**Exercise:**
Your answer must be an exact copy of the data, without any pictures.

---------- Source data

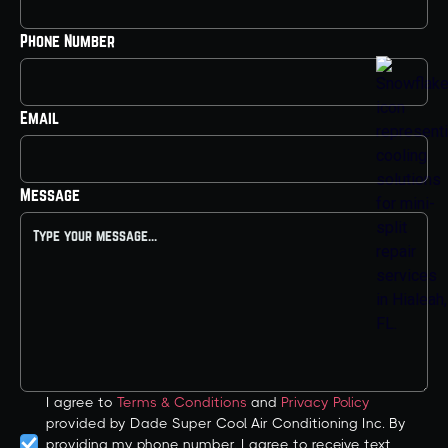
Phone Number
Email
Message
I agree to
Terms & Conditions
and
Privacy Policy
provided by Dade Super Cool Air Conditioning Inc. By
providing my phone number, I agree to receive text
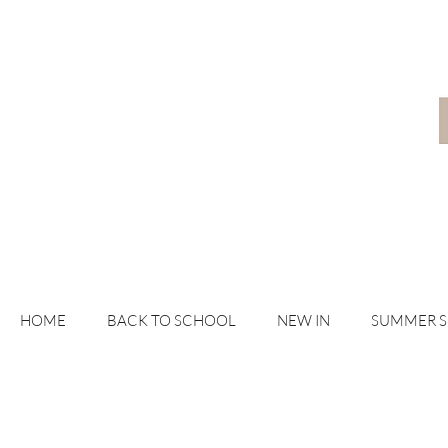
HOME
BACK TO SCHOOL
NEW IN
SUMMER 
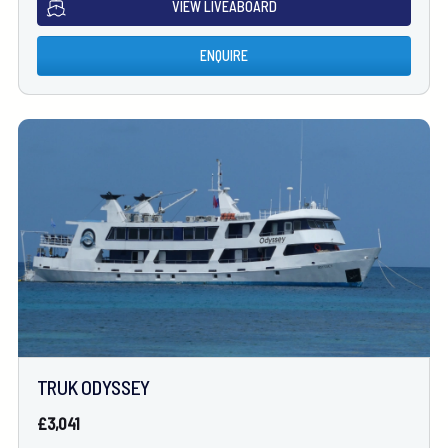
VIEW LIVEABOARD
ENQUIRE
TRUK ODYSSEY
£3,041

--------------------

**Result:**
Phone Number
Email
Message
I agree to
Terms & Conditions
and
Privacy Policy
provided by Dade Super Cool Air Conditioning Inc. By
providing my phone number, I agree to receive text
HOME
BACK TO SCHOOL
NEW IN
SUMMER 
VIEW LIVEABOARD
ENQUIRE
TRUK ODYSSEY
£3,041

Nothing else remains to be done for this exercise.